→ DOCUMENT PASSAGE:
◇ ◇ ◇
Advent 3: The Power of Joy
Text: Luke 1:36-56; Isaiah 35
“From the depths of who I am, I rejoice in God my Savior.”
That is quite a thing to say when you are a young, poor, unmarried, pregnant girl. To be proclaiming joy and triumph while you are at the same time seeking comfort and care from your old auntie Elizabeth in a time of uncertainty and possibly crisis. The feelings that I would think Mary – or any other pregnant teen – might be having are fear, worry, confusion, shame.
We don’t hear a song from Elizabeth, but she is the one who surely could be rejoicing in earnest. At her advanced age she is pregnant with a longed-for child. In a culture and community where motherhood is where women find identity, she finds a place at last.
Her joy (Elizabeth’s) might be a little like that expressed in Isaiah 35. A relief after a long exile. New life after years of dry wilderness. A sprouting and growing.
◇ ◇ ◇
→ MATERIAL PROVIDED:
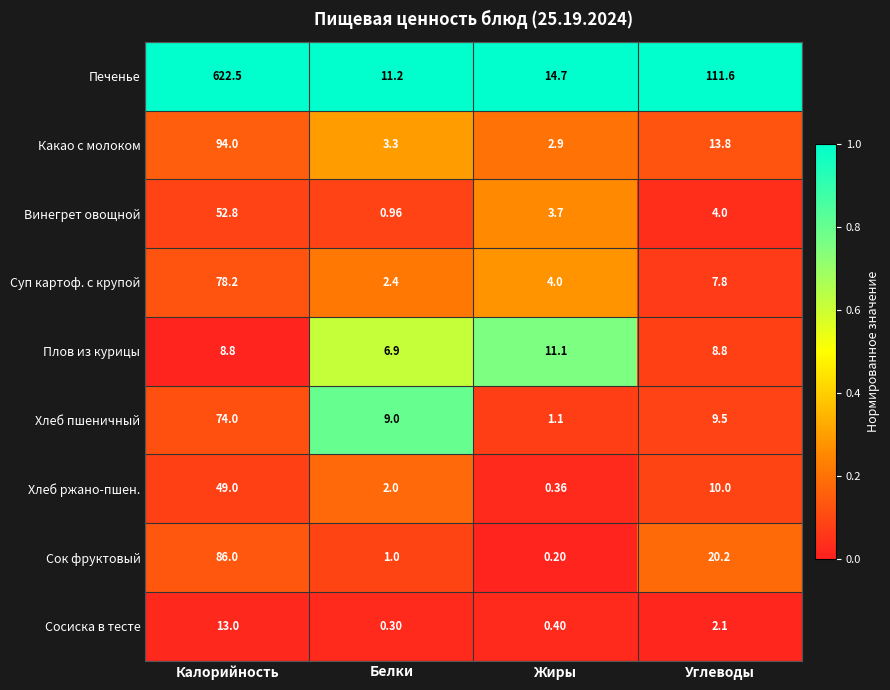

Which series has the widest spread of values?

Печенье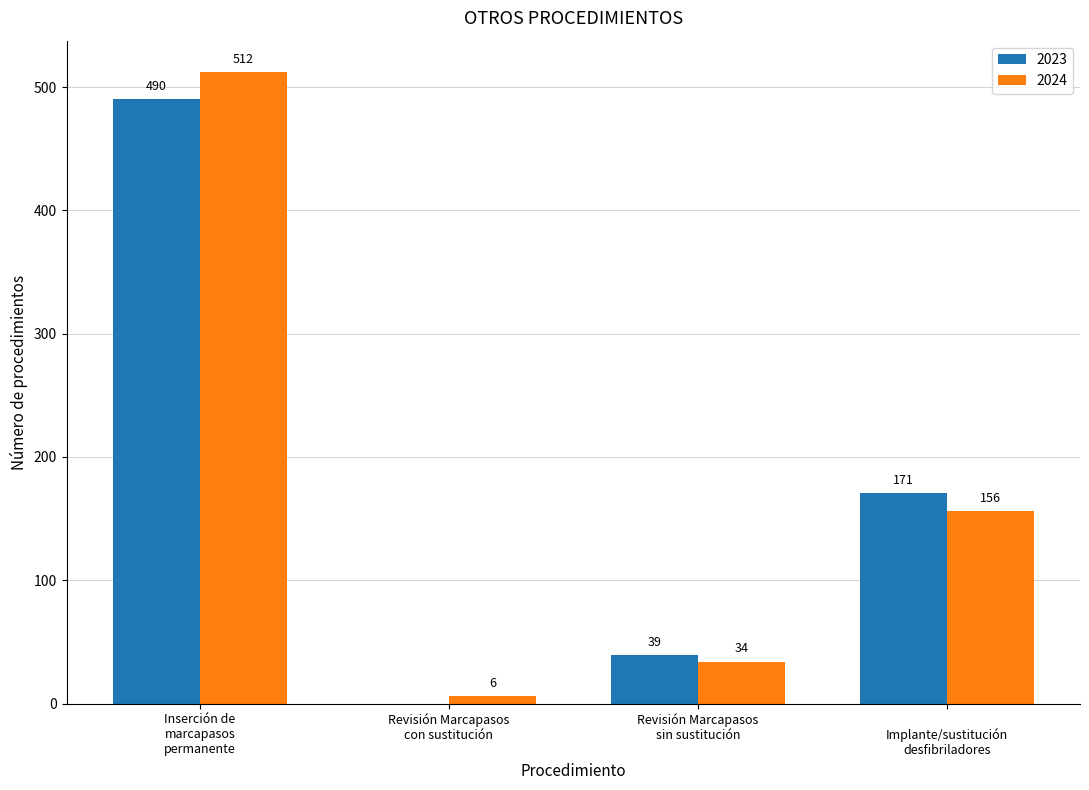

What is the sum of all 2023 values?

700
◇ ◇ ◇
→ EXERCISE DETAILS:
Rewrite the Advent sermon from "That is quite" to "worry, confusion, shame.", replacing "auntie" with "aunt". The data is separate material and not part of the Advent sermon.

→ RESULT BELOW:
That is quite a thing to say when you are a young, poor, unmarried, pregnant girl. To be proclaiming joy and triumph while you are at the same time seeking comfort and care from your old aunt Elizabeth in a time of uncertainty and possibly crisis. The feelings that I would think Mary – or any other pregnant teen – might be having are fear, worry, confusion, shame.